As for Yseult’s own style? “I like oversized things,” she says. “I’m very low key. I love modesty and fashion. I love when girls do what they do, like it’s not my business. But for me, personally, I love modesty. I love dark, oversized dresses.”
On her journey to figuring out her Jewish identity, Yseult also got involved with Eshel, an organization that helps Orthodox lesbian, gay, bisexual, and transgender individuals and their families. With a friend she met at OneTable, Yseult helped plan a party for Orthodox women still in the closet.
“This was going to be, in a nutshell, this special place where women that are not out yet [can] have a good night of being gay. You get to be with other women like you. I thought that was so, so beautiful. So opposite of who I am; I’ve always been open about myself and about my gayness. The privilege of just being able to be gay freely is something that I recognize.”

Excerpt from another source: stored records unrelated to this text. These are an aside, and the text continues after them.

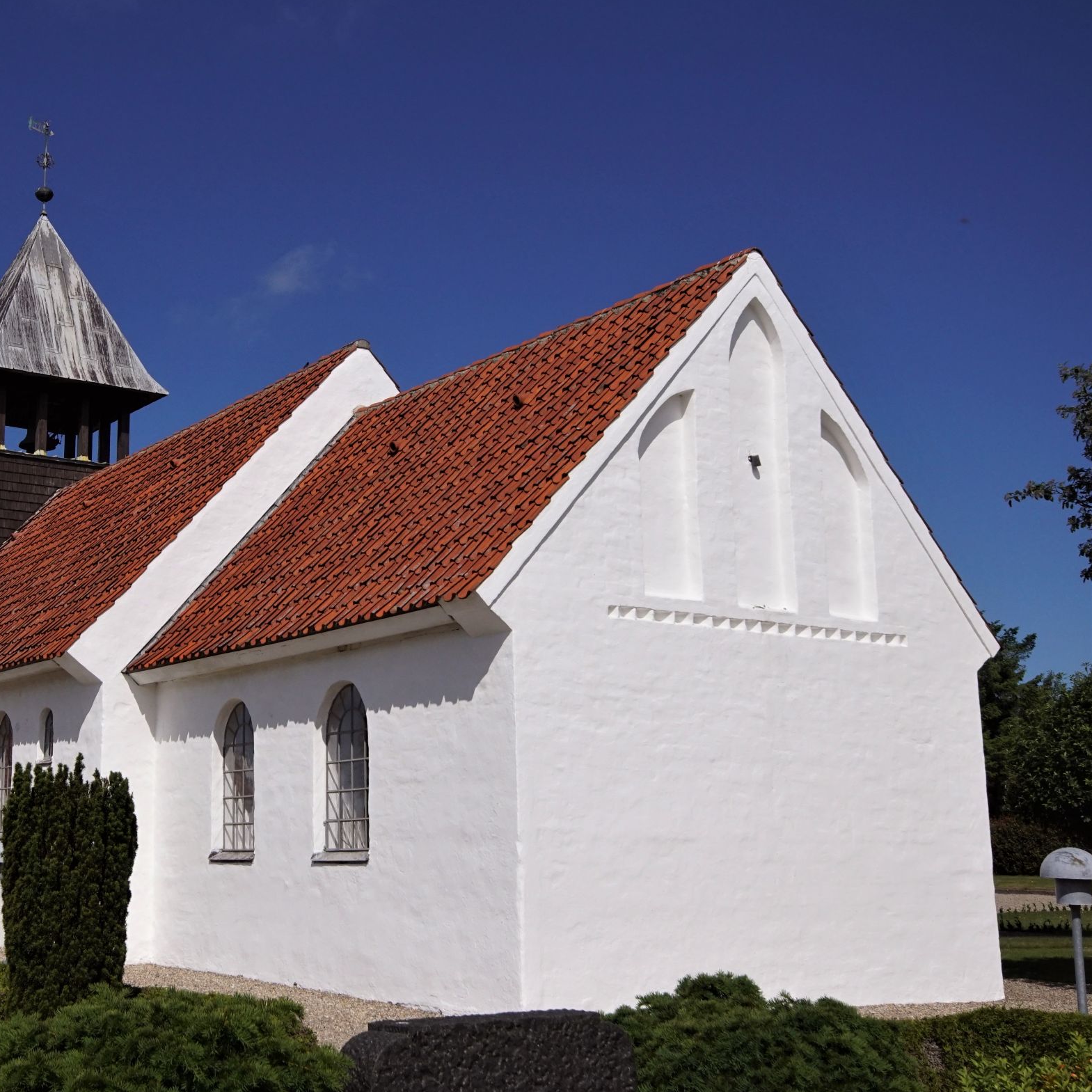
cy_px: 541
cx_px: 261
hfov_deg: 41.5
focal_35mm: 39
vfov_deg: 42.8
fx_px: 1392
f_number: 10
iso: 400
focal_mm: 20
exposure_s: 1/1600
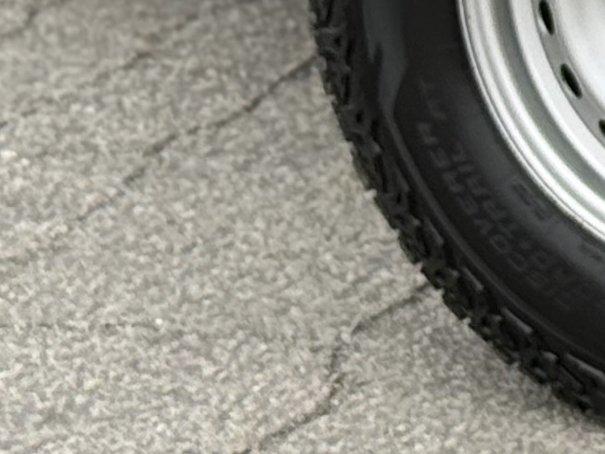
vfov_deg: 4.8
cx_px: 1239
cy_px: -707
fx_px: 5191
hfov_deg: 6.5
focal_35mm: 297
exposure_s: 1/242
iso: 125
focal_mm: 6.76
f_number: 1.78
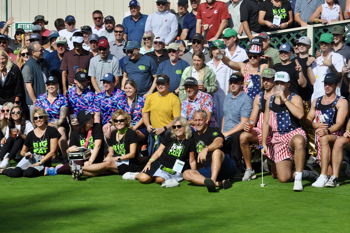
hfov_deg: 19.5
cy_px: 116
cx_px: 175
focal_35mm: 105
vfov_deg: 13.0
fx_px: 1020
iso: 400
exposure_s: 1/2000
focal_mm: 70
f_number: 7.1
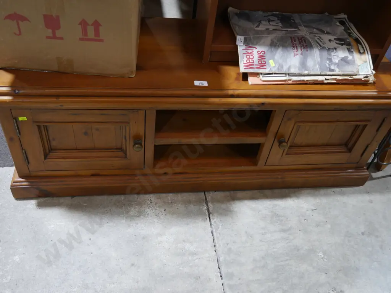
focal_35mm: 32
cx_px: 196
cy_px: 146
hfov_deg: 56.8
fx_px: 362
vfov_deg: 44.2
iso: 500
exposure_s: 1/60
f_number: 3.6
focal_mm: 16
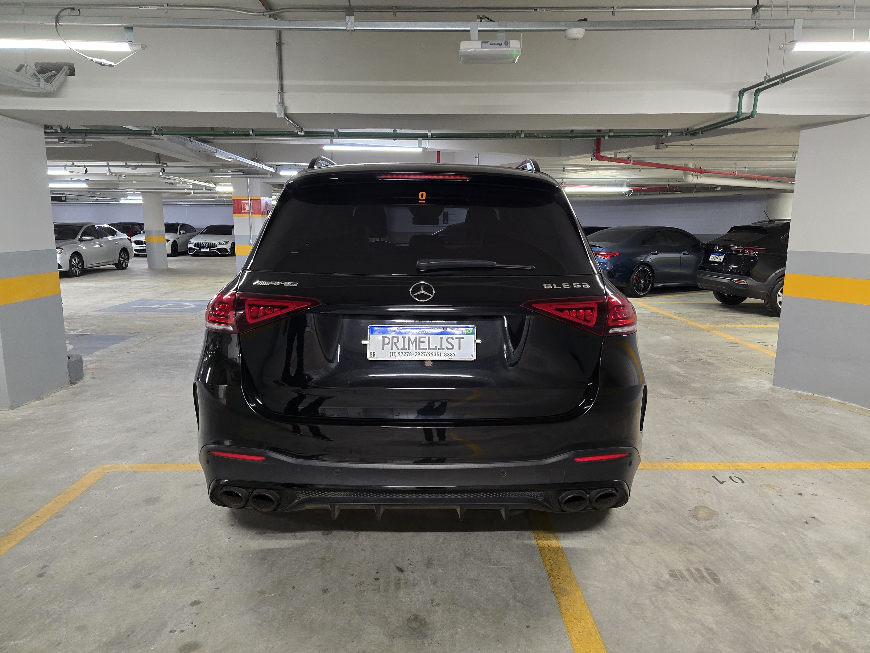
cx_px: 435
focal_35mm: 23
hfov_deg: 73.9
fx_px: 578
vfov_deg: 58.9
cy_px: 326
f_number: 1.7
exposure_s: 1/60
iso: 800
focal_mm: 6.3
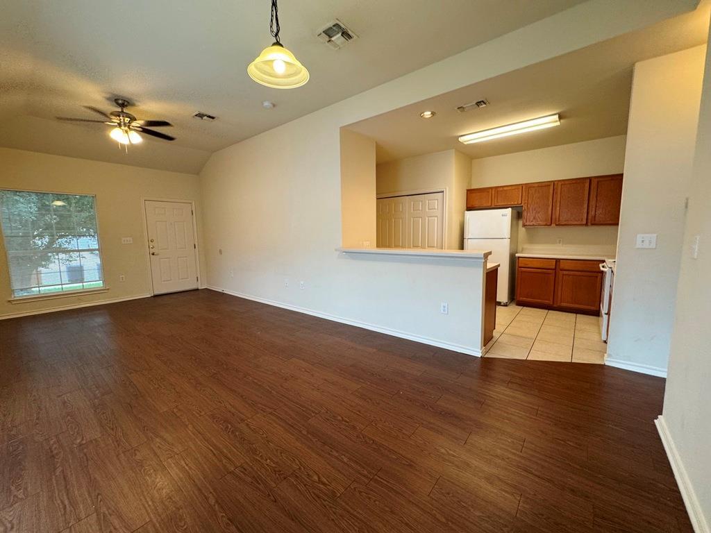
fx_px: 288
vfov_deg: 85.7
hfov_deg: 102.1
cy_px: 266
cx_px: 356
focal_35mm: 14
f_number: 2.2
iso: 160
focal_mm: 2.22
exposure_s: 1/60
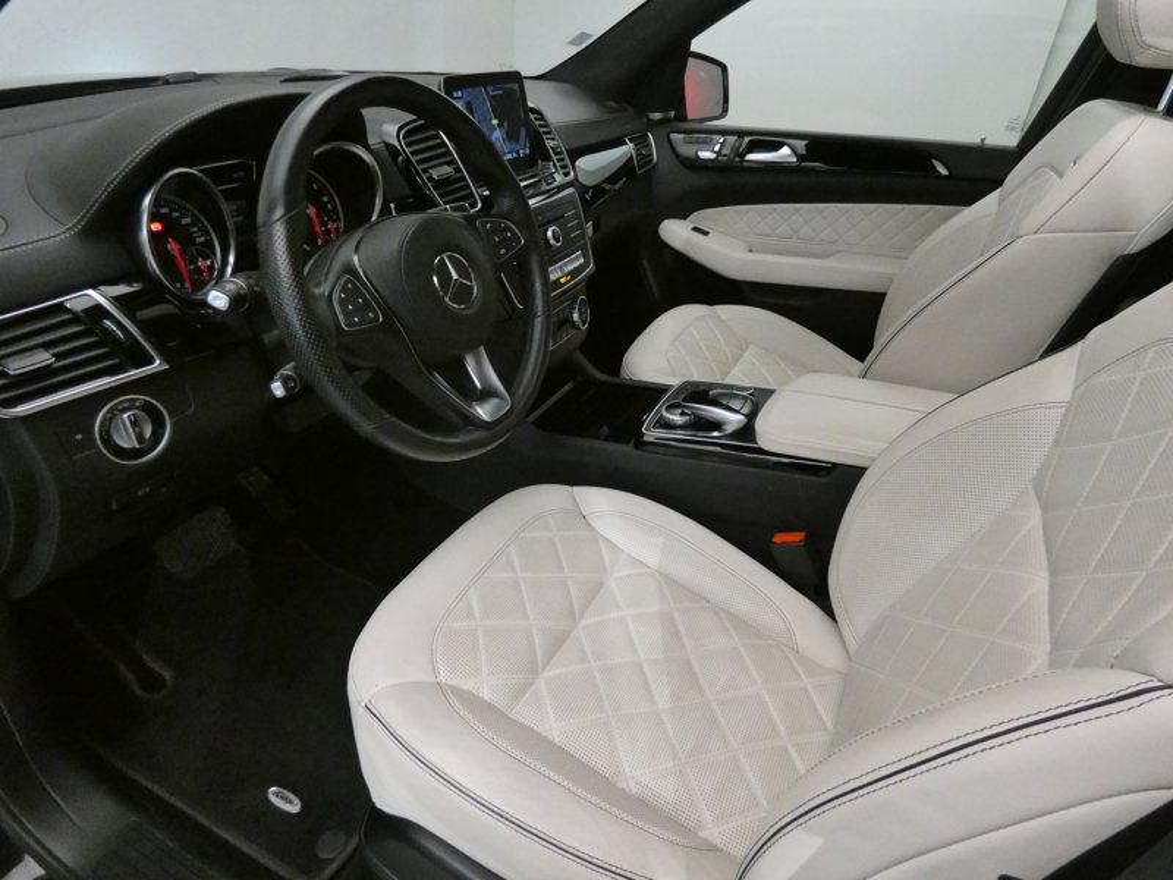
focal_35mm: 20
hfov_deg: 81.7
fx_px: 678
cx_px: 586
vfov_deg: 66.0
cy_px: 440
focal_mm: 3.6
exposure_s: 1/60
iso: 1000
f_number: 2.8
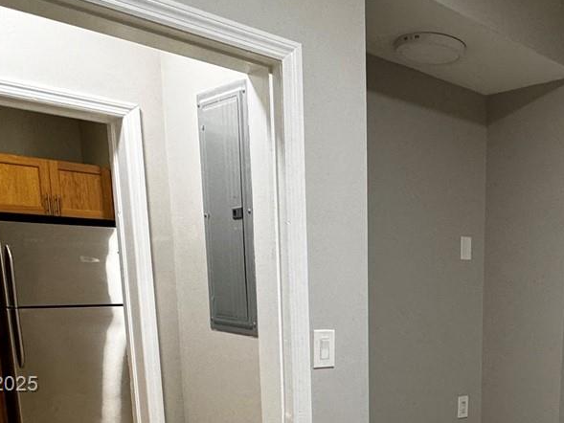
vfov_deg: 35.4
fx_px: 619
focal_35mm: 38
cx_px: 498
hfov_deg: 44.9
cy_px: 386
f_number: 2.2
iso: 200
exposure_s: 1/60
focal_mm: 2.22
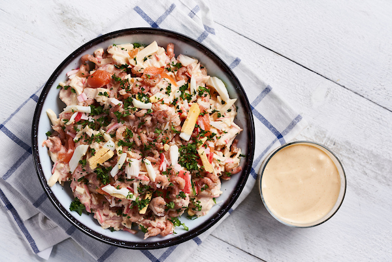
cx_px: 196
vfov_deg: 15.2
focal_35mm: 90
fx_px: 980
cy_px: 131
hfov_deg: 22.6
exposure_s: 1/125
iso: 200
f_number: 8
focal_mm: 90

At the party, Yseult says, “there was one moment where I realized I’d entered a whole new world. No one asked me ever, Are you Jewish? What are you doing here? I’ve always been asked that everywhere. When I was in Belgium, I have a passport that says I’m Belgian. But, obviously, I’m Black. So it’s always like, Yeah, but what are you? With me being involved with Jewish communities, no one has ever asked me, What are you? Why are you here? No one asked me. No one cared. I felt so comfortable.”